The Apac region as a whole was set to outperform the global economy, Fitch said today.

“The contraction we forecast for Apac in 2020 represents a relatively strong outcome compared with the 4.6 per cent contraction in the global economy that we expect in 2020.

“The outperformance will be led by China, which we expect to post quarterly growth in 2Q20 and a full-year expansion of 0.7 per cent.”

As activity normalises, Fitch projects regional growth to rebound strongly in 2021 from the troughs this year.

The firm said majority of the region’s sovereign credits are on Stable Outlook.

However, this follows a number of negative rating actions this year, including downgrades on Hong Kong, the Maldives, and Sri Lanka, and the removal of Positive Outlooks on the Philippines, Thailand and Vietnam.

The pandemic was a factor in all of these rating actions, it added.

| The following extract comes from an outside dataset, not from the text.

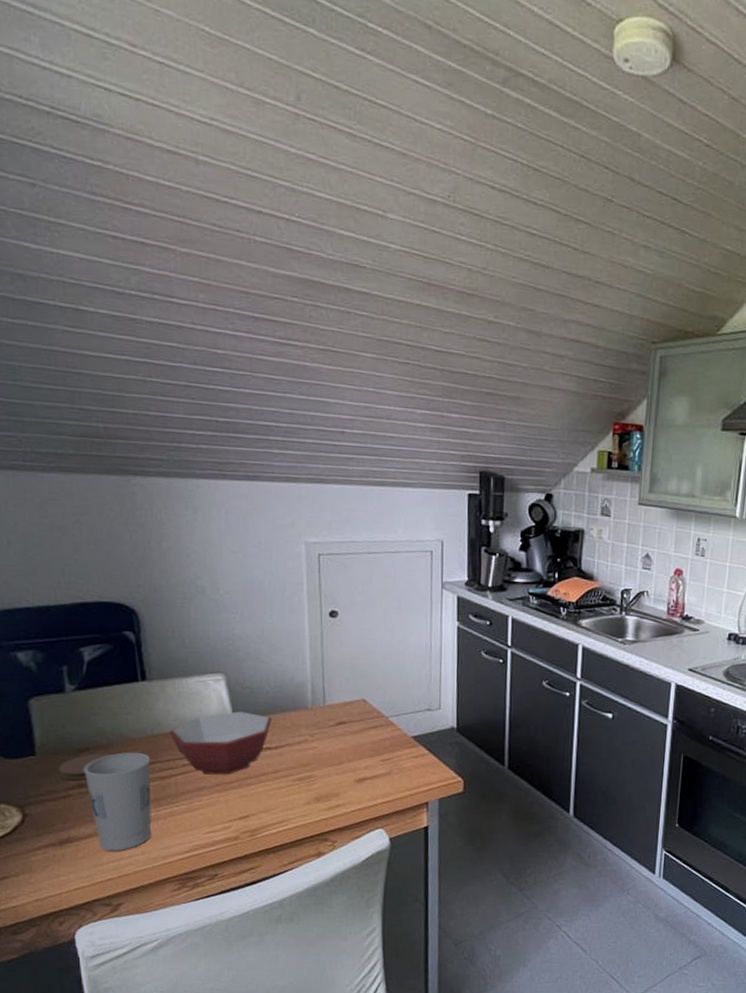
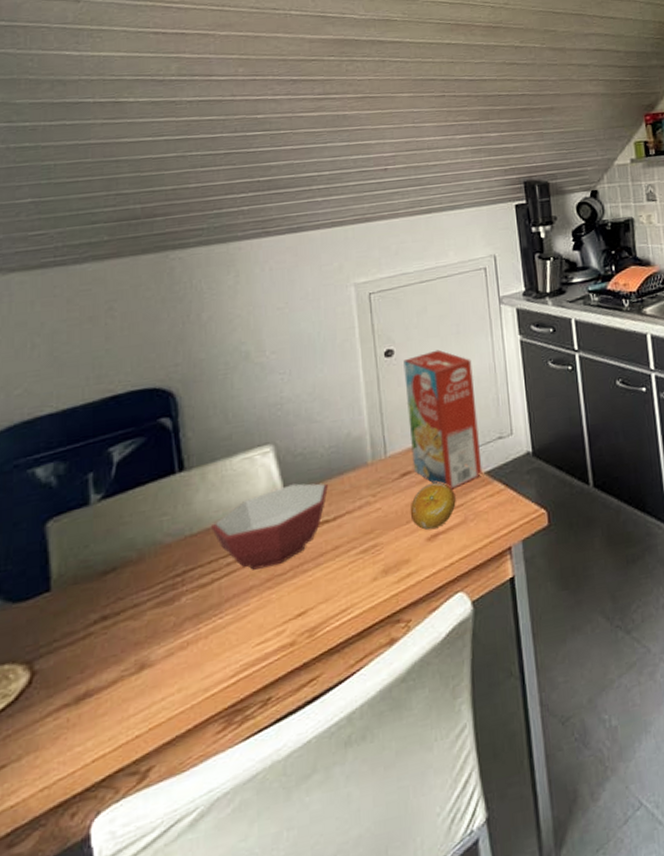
coaster: present [57,753,113,781] -> none [77,568,145,614]
cup: present [84,752,152,851] -> none [109,559,191,698]
fruit: none [342,735,384,774] -> present [410,481,456,530]
cereal box: none [346,619,410,745] -> present [403,349,483,490]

Negative outlooks are in place on the ratings of six sovereigns in the region.

Half of these are frontier markets that face external refinancing risks (Laos, Maldives and Sri Lanka), while the remainder are coping with high and rising public debt ratios or, in the case of Macao, downward credit pressures from declining gaming revenues.

Some sovereigns such as Indonesia, Korea and New Zealand, entered the crisis with policy space to counter an unexpected downturn through fiscal easing without putting pressure on their ratings.

For others, widening fiscal deficits and rising public debt ratios present negative rating pressure.

Fitch said in countries in which general government debt-to-GDP ratios were already above the respective peer medians, a further jump in their ratios in 2020 can be expected.

The countries include Australia, India, Japan and Malaysia.

“More generally, when governments fail to present credible medium-term strategies for stabilising or reversing the recent rise in debt-to-GDP levels after the crisis subsides, this could strain ratings.”

Although fiscal policy responses will in some cases add to downside rating pressures, they would also contribute to an acceleration of regional growth momentum in the second half, Fitch added.